Son los mismos extraviados, melancólicos y soñadores amantes de las óperas
belcantstas: Edgardo y Lucía, Elvino y Adina, Tristán e Isolda, pero ahora en
traje de calle, en una buhardilla cuyo tragaluz deja entrar la luz de la luna,
preocupados por subsistir al día siguiente cumpliendo su trabajo en el
periódico que mal le paga a él, y enferma, por la humedad de su cuartucho, donde
confecciona flores de papel, ella. Rodolfo podría describirse con estas
palabras de Celletti, al comentar la prestación de Pavarotti en la grabación
citada antes: “apenas emite la primera nota, entra al oído la voz de Rodolfo,
así, como siempre la he imaginado: fresca, melodiosa, vibrante, afectuosa,
luminosa, la voz de la juventud, en una palabra.” No en balde Pavarotti tenía
ese rol como su favorito, por lo romántico y temperamental. Mimí es,
simplemente, el amor, un rayo de luna que se le aparece fortuitamente a
Rodolfo. Sensible, ingenua, capaz de deslumbrarse con los vanos poemas del
joven. Pero efímera, tanto que se consume cuanto más se inflama de amor por él.
Su encuentro es la pasión. Pero una pasión cercana, de visos cotidianos.

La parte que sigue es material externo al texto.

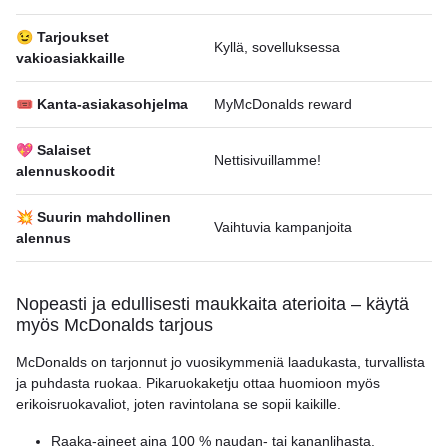
😉 Tarjoukset
Kyllä, sovelluksessa
vakioasiakkaille
🎟 Kanta-asiakasohjelma
MyMcDonalds reward
💖 Salaiset
Nettisivuillamme!
alennuskoodit
💥 Suurin mahdollinen
Vaihtuvia kampanjoita
alennus
Nopeasti ja edullisesti maukkaita aterioita – käytä
myös McDonalds tarjous
McDonalds on tarjonnut jo vuosikymmeniä laadukasta, turvallista
ja puhdasta ruokaa. Pikaruokaketju ottaa huomioon myös
erikoisruokavaliot, joten ravintolana se sopii kaikille.
Raaka-aineet aina 100 % naudan- tai kananlihasta.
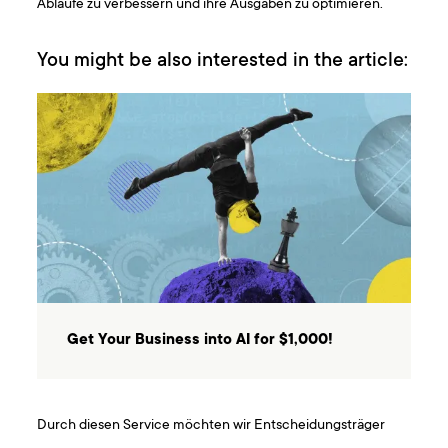
Abläufe zu verbessern und ihre Ausgaben zu optimieren.
You might be also interested in the article:
Get Your Business into AI for $1,000!
Durch diesen Service möchten wir Entscheidungsträger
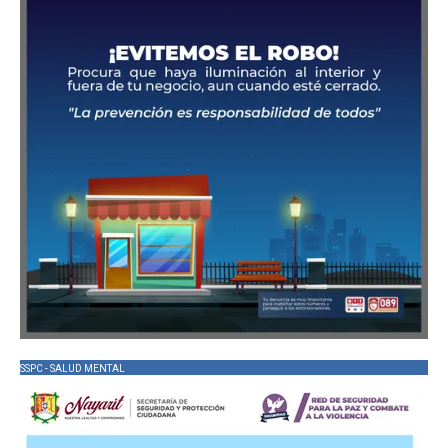
SSPC - SALUD MENTAL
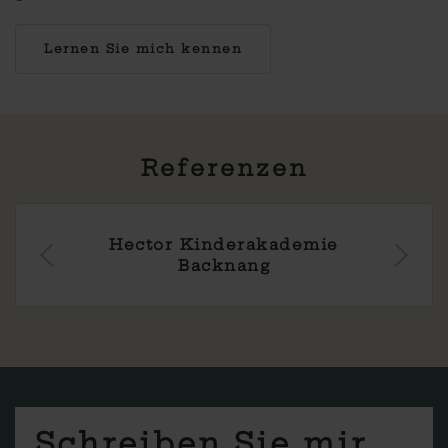
Lernen Sie mich kennen
Referenzen
nderakademie
Evangelische 
knang
Bac
Schreiben Sie mir.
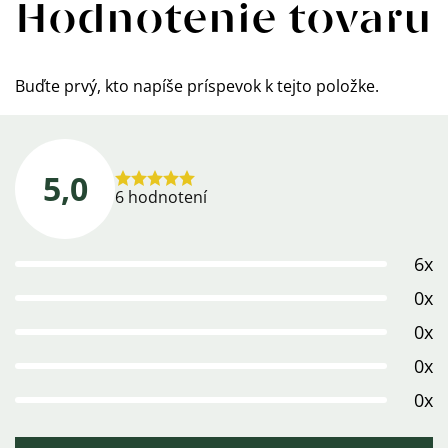
Hodnotenie tovaru
Buďte prvý, kto napíše príspevok k tejto položke.
5,0
Priemerné
6 hodnotení
hodnotenie
produktu
6x
je
5,0
0x
z
0x
5
0x
hviezdičiek.
0x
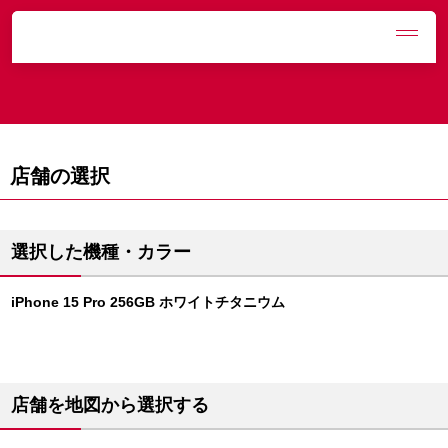
MENU
店舗の選択
選択した機種・カラー
iPhone 15 Pro 256GB ホワイトチタニウム
店舗を地図から選択する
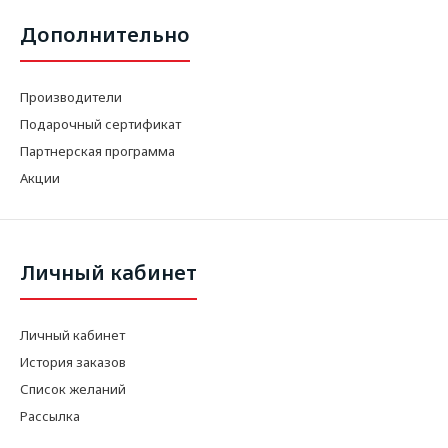
Дополнительно
Производители
Подарочный сертификат
Партнерская программа
Акции
Личный кабинет
Личный кабинет
История заказов
Список желаний
Рассылка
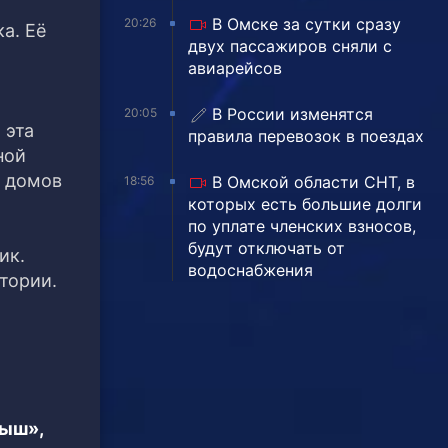
В Омске за сутки сразу
20:26
а. Её
двух пассажиров сняли с
авиарейсов
В России изменятся
20:05
 эта
правила перевозок в поездах
ной
з домов
В Омской области СНТ, в
18:56
которых есть большие долги
по уплате членских взносов,
будут отключать от
ик.
водоснабжения
тории.
тыш»,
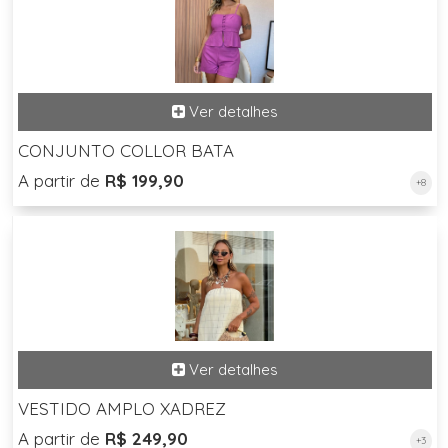
CONJUNTO COLLOR BATA
A partir de
R$ 199,90
+8
VESTIDO AMPLO XADREZ
A partir de
R$ 249,90
+3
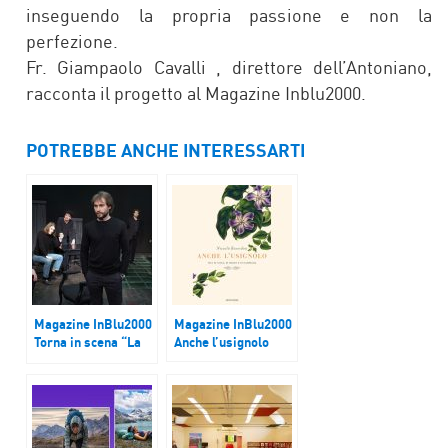
inseguendo la propria passione e non la
perfezione.
Fr. Giampaolo Cavalli , direttore dell’Antoniano,
racconta il progetto al Magazine Inblu2000.
POTREBBE ANCHE INTERESSARTI
Magazine InBlu2000
Magazine InBlu2000
Torna in scena “La
Anche l’usignolo
mafia” di Don
Sturzo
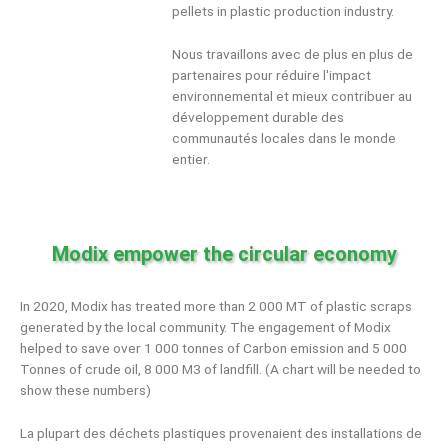
pellets in plastic production industry.
Nous travaillons avec de plus en plus de
partenaires pour réduire l'impact
environnemental et mieux contribuer au
développement durable des
communautés locales dans le monde
entier.
Modix empower the circular economy
In 2020, Modix has treated more than 2 000 MT of plastic scraps
generated by the local community. The engagement of Modix
helped to save over 1 000 tonnes of Carbon emission and 5 000
Tonnes of crude oil, 8 000 M3 of landfill. (A chart will be needed to
show these numbers)
La plupart des déchets plastiques provenaient des installations de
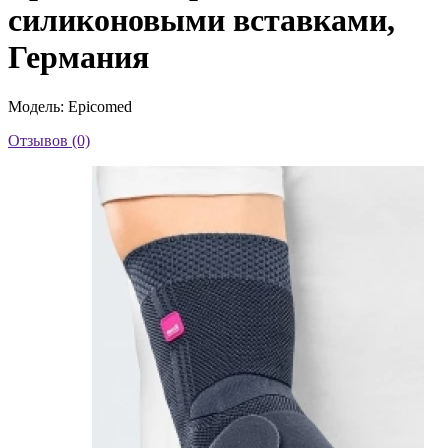
силиконовыми вставками,
Германия
Модель: Epicomed
Отзывов (0)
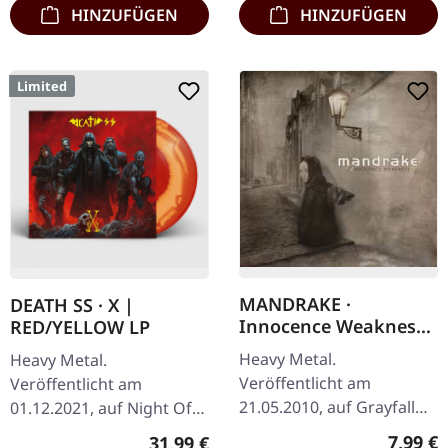
HINZUFÜGEN
HINZUFÜGEN
Limited
MANDRAKE ·
DEATH SS · X |
Innocence Weakness
RED/YELLOW LP
| CD
Heavy Metal.
Heavy Metal.
Veröffentlicht am
Veröffentlicht am
21.05.2010, auf Grayfall
01.12.2021, auf Night Of
Records. Prelude 0:48 I A
The Vinyl Dead Records.
Regulär
7,99 €
Regulärer Preis:
31,99 €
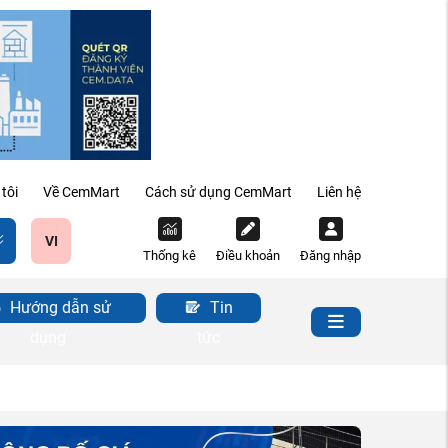
tôi
Về CemMart
Cách sử dụng CemMart
Liên hệ
VI
Thống kê
Điều khoản
Đăng nhập
Hướng dẫn sử
Tin
dụng
tức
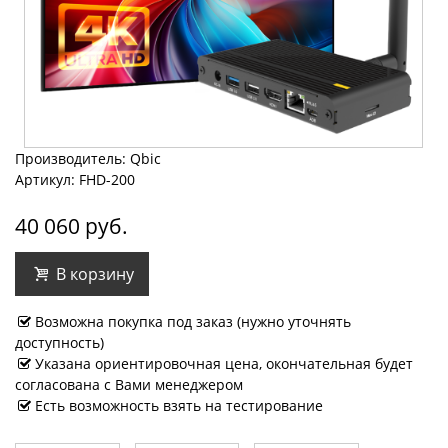
Производитель: Qbic
Артикул: FHD-200
40 060 руб.
В корзину
Возможна покупка под заказ (нужно уточнять
доступность)
Указана ориентировочная цена, окончательная будет
согласована с Вами менеджером
Есть возможность взять на тестирование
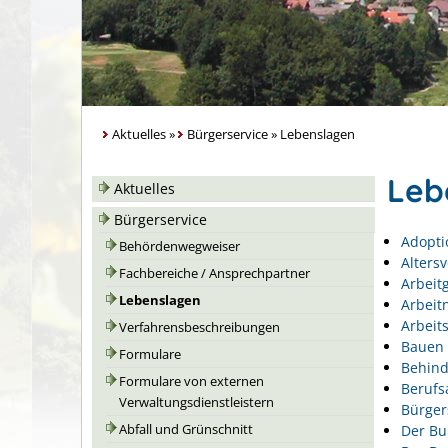
Aktuelles
»
Bürgerservice
»
Lebenslagen
Leb
Aktuelles
Bürgerservice
Adopti
Behördenwegweiser
Alters
Fachbereiche / Ansprechpartner
Arbeit
Lebenslagen
Arbeit
Arbeits
Verfahrensbeschreibungen
Bauen 
Formulare
Behin
Formulare von externen
Berufs
Verwaltungsdienstleistern
Bürger
Der Bu
Abfall und Grünschnitt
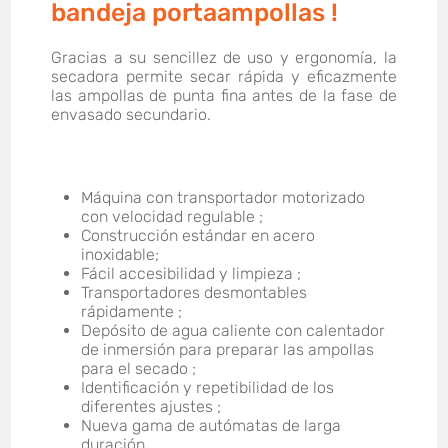
bandeja portaampollas !
Gracias a su sencillez de uso y ergonomía, la
secadora permite secar rápida y eficazmente
las ampollas de punta fina antes de la fase de
envasado secundario.
Máquina con transportador motorizado
con velocidad regulable ;
Construcción estándar en acero
inoxidable;
Fácil accesibilidad y limpieza ;
Transportadores desmontables
rápidamente ;
Depósito de agua caliente con calentador
de inmersión para preparar las ampollas
para el secado ;
Identificación y repetibilidad de los
diferentes ajustes ;
Nueva gama de autómatas de larga
duración.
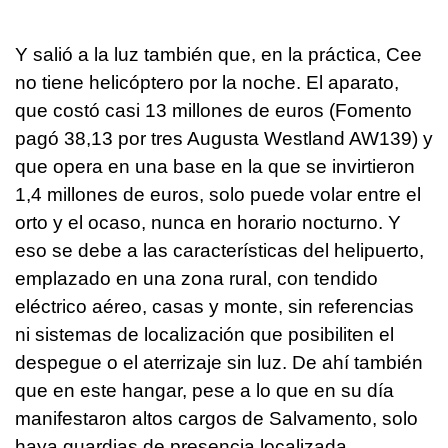
Y salió a la luz también que, en la práctica, Cee
no tiene helicóptero por la noche. El aparato,
que costó casi 13 millones de euros (Fomento
pagó 38,13 por tres Augusta Westland AW139) y
que opera en una base en la que se invirtieron
1,4 millones de euros, solo puede volar entre el
orto y el ocaso, nunca en horario nocturno. Y
eso se debe a las características del helipuerto,
emplazado en una zona rural, con tendido
eléctrico aéreo, casas y monte, sin referencias
ni sistemas de localización que posibiliten el
despegue o el aterrizaje sin luz. De ahí también
que en este hangar, pese a lo que en su día
manifestaron altos cargos de Salvamento, solo
haya guardias de presencia localizada.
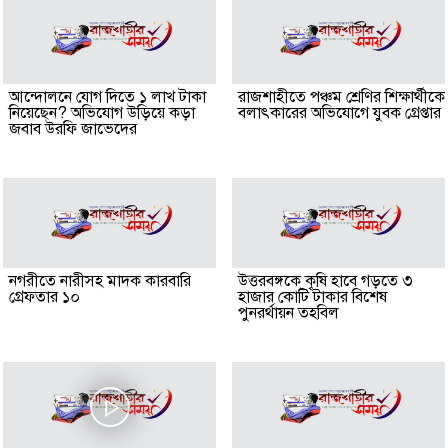
আন্দোলনে যোগ দিতে ১ লাখ টাকা
রাজশাহীতে পঞ্চম শ্রেণির শিক্ষার্থীকে
নিয়েছেন? অভিযোগ উড়িয়ে কড়া
বলাৎকারের অভিযোগে যুবক গ্রেপ্তার
জবাব উরফি জাভেদের
নগরীতে নারীসহ মাদক কারবারি
উত্তরবঙ্গকে কৃষি হাবে গড়তে ৩
গ্রেফতার ১০
হাজার কোটি টাকার বিশেষ
পুনরর্থায়ন তহবিল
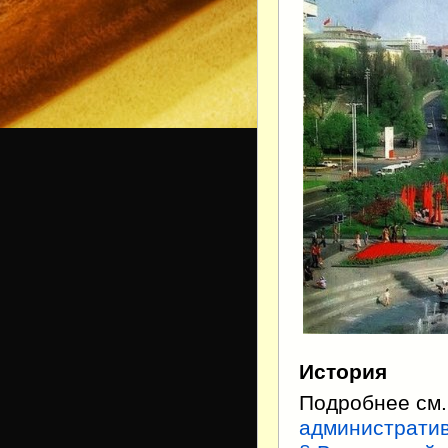
История
Подробнее см
административ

Rodolfo y Mimí se enamoran como nos enamoraríamos nosotros: la vela apagada a
propósito por él, ardoroso; la conversación donde cada uno habla de sí mismo,
emocionadamente. Luego la conjunción de sus deseos sencillos, tímidos aún, pero
ya encendidos en ese impagable dúo de “O soave fanciulla”. Luego, la
conversación, el obsequio, la “cuffietta rosa”, la presentación a los amigos
“perché son io il poeta, essa la poesía”, los celos repentinos y desechables en
mitad del tráfago festivo, la visión de la pareja similar de Marcello y
Musetta. Después la preocupación de Mimí por lo que ella cree obsesión de celos
en Rodolfo y que luego se revela sacrificio, porque a su lado pierde su lozanía
entre tanta miseria. No menos conmovedora y familiar es la casi infantil riña y
reconciliación en el “addio, dolce svegliare”. Y ¿qué decir del final, en esa
evocación de los temas de su idilio en el Acto I y la muerte imperceptible de
Mimí?
La Bohème es
esa historia de amor que nos gusta escuchar, porque nos habla de una pasión
casi en el medio de la calle, con seres similares a nosotros, acaso con todo en
contra, pero que no olvidaron lo que nosotros frecuentemente obviamos: que el
amor, esa pasión, es más importante que la vida.